The square root of 2 is another one of my favorite irrational numbers. It is equal to the hypotenuse of a right triangle whose sides are equal to 1. Unlike **π**, *e* and **φ**, the irrationality of this number is not very apparent, hence it’s not as popular as some of the other irrational numbers. But I feel that it deserves more popularity as there’s something that we use pretty much every day that involves this fascinating number: the standard size paper.

The ratio of the two sides of an **A4** size paper – the standard letter format in many countries including US – equals the square root of 2 (~ 1.41421).
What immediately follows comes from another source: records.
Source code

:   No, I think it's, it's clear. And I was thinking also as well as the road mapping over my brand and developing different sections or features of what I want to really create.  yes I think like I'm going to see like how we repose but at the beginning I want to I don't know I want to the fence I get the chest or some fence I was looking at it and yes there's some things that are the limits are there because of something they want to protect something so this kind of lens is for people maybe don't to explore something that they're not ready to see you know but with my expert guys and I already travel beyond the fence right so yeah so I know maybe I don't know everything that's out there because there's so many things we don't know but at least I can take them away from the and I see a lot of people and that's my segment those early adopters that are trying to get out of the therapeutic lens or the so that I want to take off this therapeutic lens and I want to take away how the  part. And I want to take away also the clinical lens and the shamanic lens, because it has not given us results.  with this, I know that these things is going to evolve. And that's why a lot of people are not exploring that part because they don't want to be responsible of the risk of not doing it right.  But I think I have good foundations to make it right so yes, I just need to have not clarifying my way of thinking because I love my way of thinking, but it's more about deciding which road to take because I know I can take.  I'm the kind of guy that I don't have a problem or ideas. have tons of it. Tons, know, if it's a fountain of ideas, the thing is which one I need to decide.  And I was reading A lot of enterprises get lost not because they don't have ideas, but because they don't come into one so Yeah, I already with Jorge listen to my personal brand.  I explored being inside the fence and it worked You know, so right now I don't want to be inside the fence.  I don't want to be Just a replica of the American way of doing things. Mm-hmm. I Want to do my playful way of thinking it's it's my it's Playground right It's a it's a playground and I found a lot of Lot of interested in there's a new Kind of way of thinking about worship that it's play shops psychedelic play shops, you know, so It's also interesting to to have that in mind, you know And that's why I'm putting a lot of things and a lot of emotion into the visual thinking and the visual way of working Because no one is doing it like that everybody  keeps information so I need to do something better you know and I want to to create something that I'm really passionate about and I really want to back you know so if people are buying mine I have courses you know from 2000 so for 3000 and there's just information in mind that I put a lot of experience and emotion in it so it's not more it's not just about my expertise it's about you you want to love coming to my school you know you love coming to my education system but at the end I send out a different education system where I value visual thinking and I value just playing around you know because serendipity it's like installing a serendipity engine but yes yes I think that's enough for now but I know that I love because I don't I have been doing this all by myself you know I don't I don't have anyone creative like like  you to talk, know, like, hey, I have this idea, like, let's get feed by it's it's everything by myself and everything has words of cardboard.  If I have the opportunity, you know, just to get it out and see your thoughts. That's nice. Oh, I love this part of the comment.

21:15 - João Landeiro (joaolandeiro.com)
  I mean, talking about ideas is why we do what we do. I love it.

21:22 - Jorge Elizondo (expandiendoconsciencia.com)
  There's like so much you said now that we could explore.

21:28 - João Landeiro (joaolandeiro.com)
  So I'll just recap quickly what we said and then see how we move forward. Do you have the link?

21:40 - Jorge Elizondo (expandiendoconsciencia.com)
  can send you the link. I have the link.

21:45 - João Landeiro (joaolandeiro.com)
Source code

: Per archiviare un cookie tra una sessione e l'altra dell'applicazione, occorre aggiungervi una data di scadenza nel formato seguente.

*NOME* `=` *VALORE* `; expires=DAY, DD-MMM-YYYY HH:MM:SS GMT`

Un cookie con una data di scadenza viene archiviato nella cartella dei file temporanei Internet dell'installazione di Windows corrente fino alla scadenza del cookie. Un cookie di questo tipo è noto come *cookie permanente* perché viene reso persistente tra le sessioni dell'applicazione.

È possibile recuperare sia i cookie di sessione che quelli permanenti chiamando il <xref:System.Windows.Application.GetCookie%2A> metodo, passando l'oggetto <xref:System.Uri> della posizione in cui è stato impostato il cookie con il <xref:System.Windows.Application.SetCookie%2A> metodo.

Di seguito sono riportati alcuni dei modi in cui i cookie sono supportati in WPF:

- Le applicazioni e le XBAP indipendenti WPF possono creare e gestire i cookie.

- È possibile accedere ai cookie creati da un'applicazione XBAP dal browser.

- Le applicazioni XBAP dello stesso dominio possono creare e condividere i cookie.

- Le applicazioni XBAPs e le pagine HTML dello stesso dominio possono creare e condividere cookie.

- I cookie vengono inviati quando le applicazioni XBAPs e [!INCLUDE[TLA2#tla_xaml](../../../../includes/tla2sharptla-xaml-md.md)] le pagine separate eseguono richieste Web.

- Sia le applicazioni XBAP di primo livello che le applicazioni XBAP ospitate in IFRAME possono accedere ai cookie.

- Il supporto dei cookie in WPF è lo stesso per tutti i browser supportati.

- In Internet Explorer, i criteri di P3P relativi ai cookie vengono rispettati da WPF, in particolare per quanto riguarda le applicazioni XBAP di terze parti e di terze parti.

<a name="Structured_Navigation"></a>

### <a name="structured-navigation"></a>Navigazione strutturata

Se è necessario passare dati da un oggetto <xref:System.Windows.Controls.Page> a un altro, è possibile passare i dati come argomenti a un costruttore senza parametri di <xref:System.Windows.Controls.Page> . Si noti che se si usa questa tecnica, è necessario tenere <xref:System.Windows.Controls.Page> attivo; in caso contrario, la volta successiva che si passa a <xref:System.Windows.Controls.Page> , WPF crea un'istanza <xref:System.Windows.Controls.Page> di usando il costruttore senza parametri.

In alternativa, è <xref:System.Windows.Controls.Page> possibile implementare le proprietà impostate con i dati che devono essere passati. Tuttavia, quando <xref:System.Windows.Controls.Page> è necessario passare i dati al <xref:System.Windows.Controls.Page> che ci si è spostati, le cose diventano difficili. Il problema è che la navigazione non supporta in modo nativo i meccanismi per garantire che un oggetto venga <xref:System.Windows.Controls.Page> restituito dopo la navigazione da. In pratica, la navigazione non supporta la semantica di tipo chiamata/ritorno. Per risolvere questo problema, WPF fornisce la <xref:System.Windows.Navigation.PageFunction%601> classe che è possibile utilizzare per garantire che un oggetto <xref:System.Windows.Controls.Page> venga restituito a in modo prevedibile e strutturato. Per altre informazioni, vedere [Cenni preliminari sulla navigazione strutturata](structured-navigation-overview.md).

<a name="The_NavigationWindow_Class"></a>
Because of this aspect ratio, when you cut the paper in half along its longer side, the resulting halves retain the same ratio.

To understand why the square root of 2 is irrational, we can start by asking the following question: ‘Can it be expressed as a ratio of two whole numbers?’ If the answer to this question is ‘yes’ than it is a *rational* number which can be expressed as *n/m*, where both *n* and *m* are whole numbers. By squaring both sides and multiplying by *m*^{2}, we get *2**m*^{2}=n^{2}. This implies that it is possible to have two identical squares with their sides equal to *m*, whose total area is identical to a bigger square whose sides are equal to *n*. A visual proof emerges based on this proposition – check out this link (PDF) if you’re interested in understanding how the irrationality of the square root of 2 can be proven based on this hypothesis.

Let me end this post with a nerdy pick-up line: “You must be the square root of two, because I feel irrational around you.”